## About this exercise
The reply should contain every entry below exactly as written, with no images.

─── Data ───

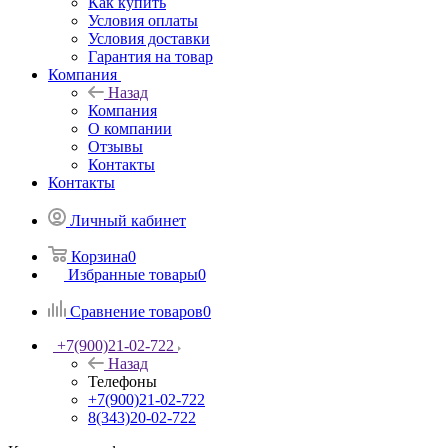
Как купить
Условия оплаты
Условия доставки
Гарантия на товар
Компания
Назад
Компания
О компании
Отзывы
Контакты
Контакты
Личный кабинет
Корзина
0
Избранные товары
0
Сравнение товаров
0
+7(900)21-02-722
Назад
Телефоны
+7(900)21-02-722
8(343)20-02-722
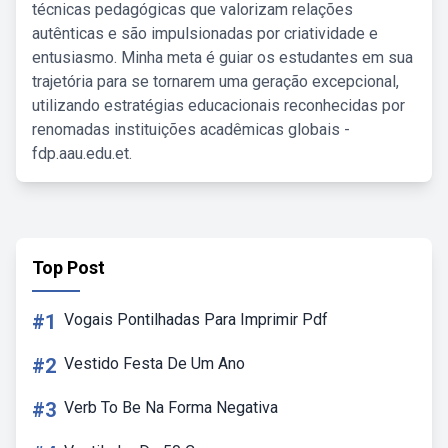
técnicas pedagógicas que valorizam relações
autênticas e são impulsionadas por criatividade e
entusiasmo. Minha meta é guiar os estudantes em sua
trajetória para se tornarem uma geração excepcional,
utilizando estratégias educacionais reconhecidas por
renomadas instituições acadêmicas globais -
fdp.aau.edu.et.
Top Post
#1
Vogais Pontilhadas Para Imprimir Pdf
#2
Vestido Festa De Um Ano
#3
Verb To Be Na Forma Negativa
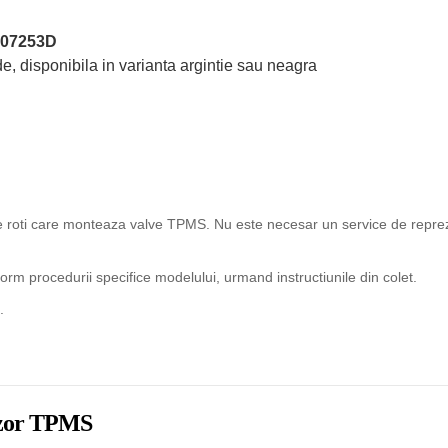
07253D
e, disponibila in varianta argintie sau neagra
ice roti care monteaza valve TPMS. Nu este necesar un service de reprez
rm procedurii specifice modelului, urmand instructiunile din colet.
.
enzor TPMS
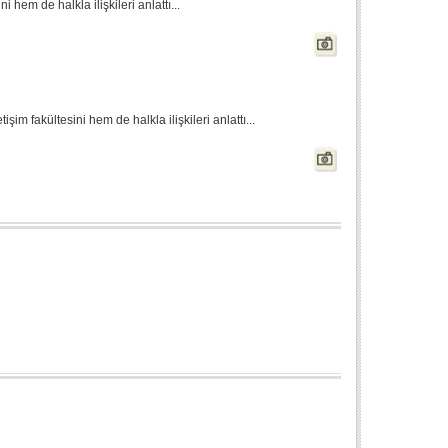
 hem de halkla ilişkileri anlattı...
şim fakültesini hem de halkla ilişkileri anlattı...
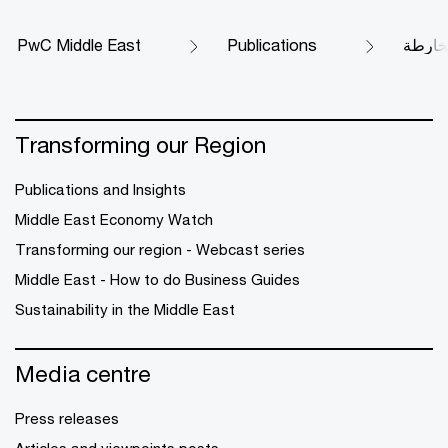
لخارطة
Publications
PwC Middle East
Transforming our Region
Publications and Insights
Middle East Economy Watch
Transforming our region - Webcast series
Middle East - How to do Business Guides
Sustainability in the Middle East
Media centre
Press releases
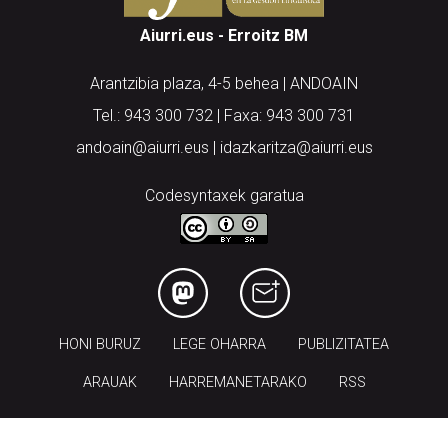
Aiurri.eus - Erroitz BM
Arantzibia plaza, 4-5 behea | ANDOAIN
Tel.: 943 300 732 | Faxa: 943 300 731
andoain@aiurri.eus | idazkaritza@aiurri.eus
Codesyntaxek garatua
HONI BURUZ
LEGE OHARRA
PUBLIZITATEA
ARAUAK
HARREMANETARAKO
RSS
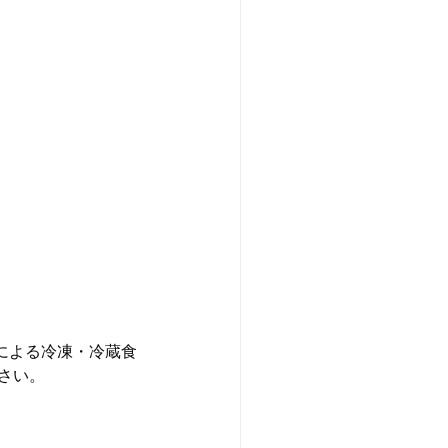
による冷凍・冷蔵食
さい。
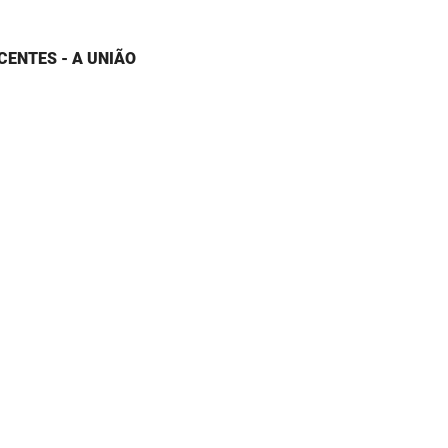
CENTES - A UNIÃO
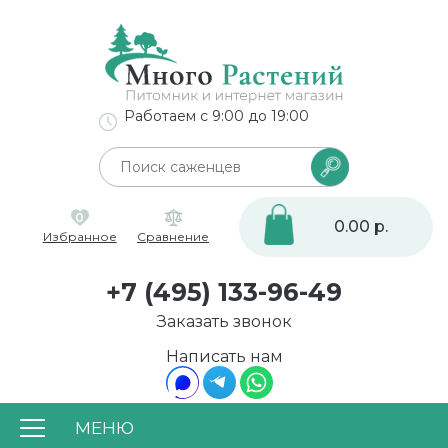
Работаем с 9:00 до 19:00
0
0.00 р.
Избранное
Сравнение
+7 (495) 133-96-49
Заказать звонок
Написать нам
МЕНЮ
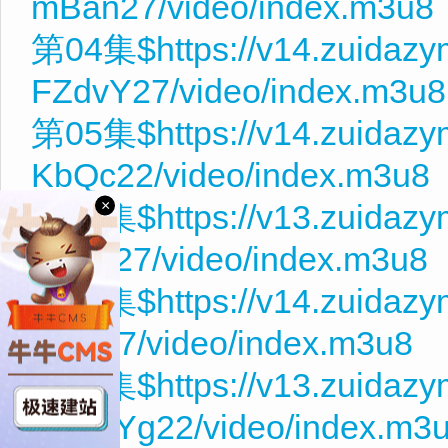
mBan27/video/index.m3u8
第04集$https://v14.zuidazy
FZdvY27/video/index.m3u8
第05集$https://v14.zuidazy
KbQc22/video/index.m3u8
×
第06集$https://v13.zuidazy
m4nc27/video/index.m3u8
第07集$https://v14.zuidazy
rtwB27/video/index.m3u8
第08集$https://v13.zuidaz
qy0MYg22/video/index.m3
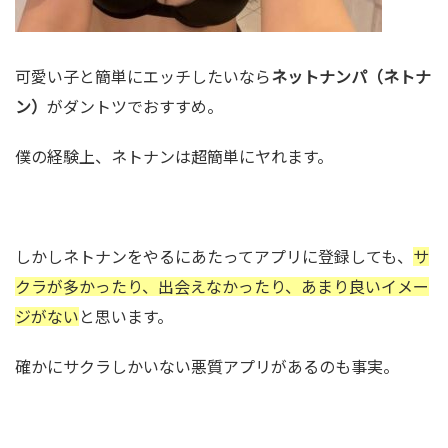
可愛い子と簡単にエッチしたいなら
ネットナンパ（ネトナ
ン）
がダントツでおすすめ。
僕の経験上、ネトナンは超簡単にヤれます。
しかしネトナンをやるにあたってアプリに登録しても、
サ
クラが多かったり、出会えなかったり、あまり良いイメー
ジがない
と思います。
確かにサクラしかいない悪質アプリがあるのも事実。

───

## Answer box
Как купить
Условия оплаты
Условия доставки
Гарантия на товар
Компания
Назад
Компания
О компании
Отзывы
Контакты
Контакты
Личный кабинет
Корзина
0
Избранные товары
0
Сравнение товаров
0
+7(900)21-02-722
Назад
Телефоны
+7(900)21-02-722
8(343)20-02-722
técnicas pedagógicas que valorizam relações
autênticas e são impulsionadas por criatividade e
entusiasmo. Minha meta é guiar os estudantes em sua
trajetória para se tornarem uma geração excepcional,
utilizando estratégias educacionais reconhecidas por
renomadas instituições acadêmicas globais -
fdp.aau.edu.et.
Top Post
#1
Vogais Pontilhadas Para Imprimir Pdf
#2
Vestido Festa De Um Ano
#3
Verb To Be Na Forma Negativa
07253D
e, disponibila in varianta argintie sau neagra
ice roti care monteaza valve TPMS. Nu este necesar un service de reprez
rm procedurii specifice modelului, urmand instructiunile din colet.
.
enzor TPMS
 hem de halkla ilişkileri anlattı...
şim fakültesini hem de halkla ilişkileri anlattı...
لخارطة
Publications
PwC Middle East
Transforming our Region
Publications and Insights
Middle East Economy Watch
Transforming our region - Webcast series
Middle East - How to do Business Guides
Sustainability in the Middle East
Media centre
Press releases
Aiurri.eus - Erroitz BM
Arantzibia plaza, 4-5 behea | ANDOAIN
Tel.: 943 300 732 | Faxa: 943 300 731
andoain@aiurri.eus | idazkaritza@aiurri.eus
Codesyntaxek garatua
HONI BURUZ
LEGE OHARRA
PUBLIZITATEA
ARAUAK
HARREMANETARAKO
RSS
による冷凍・冷蔵食
さい。
CENTES - A UNIÃO
Работаем с 9:00 до 19:00
0
0.00 р.
Избранное
Сравнение
+7 (495) 133-96-49
Заказать звонок
Написать нам
МЕНЮ
mBan27/video/index.m3u8
第04集$https://v14.zuidazy
FZdvY27/video/index.m3u8
第05集$https://v14.zuidazy
KbQc22/video/index.m3u8
×
第06集$https://v13.zuidazy
m4nc27/video/index.m3u8
第07集$https://v14.zuidazy
rtwB27/video/index.m3u8
第08集$https://v13.zuidaz
qy0MYg22/video/index.m3
可愛い子と簡単にエッチしたいなら
ネットナンパ（ネトナ
ン）
がダントツでおすすめ。
僕の経験上、ネトナンは超簡単にヤれます。
しかしネトナンをやるにあたってアプリに登録しても、
サ
クラが多かったり、出会えなかったり、あまり良いイメー
ジがない
と思います。
確かにサクラしかいない悪質アプリがあるのも事実。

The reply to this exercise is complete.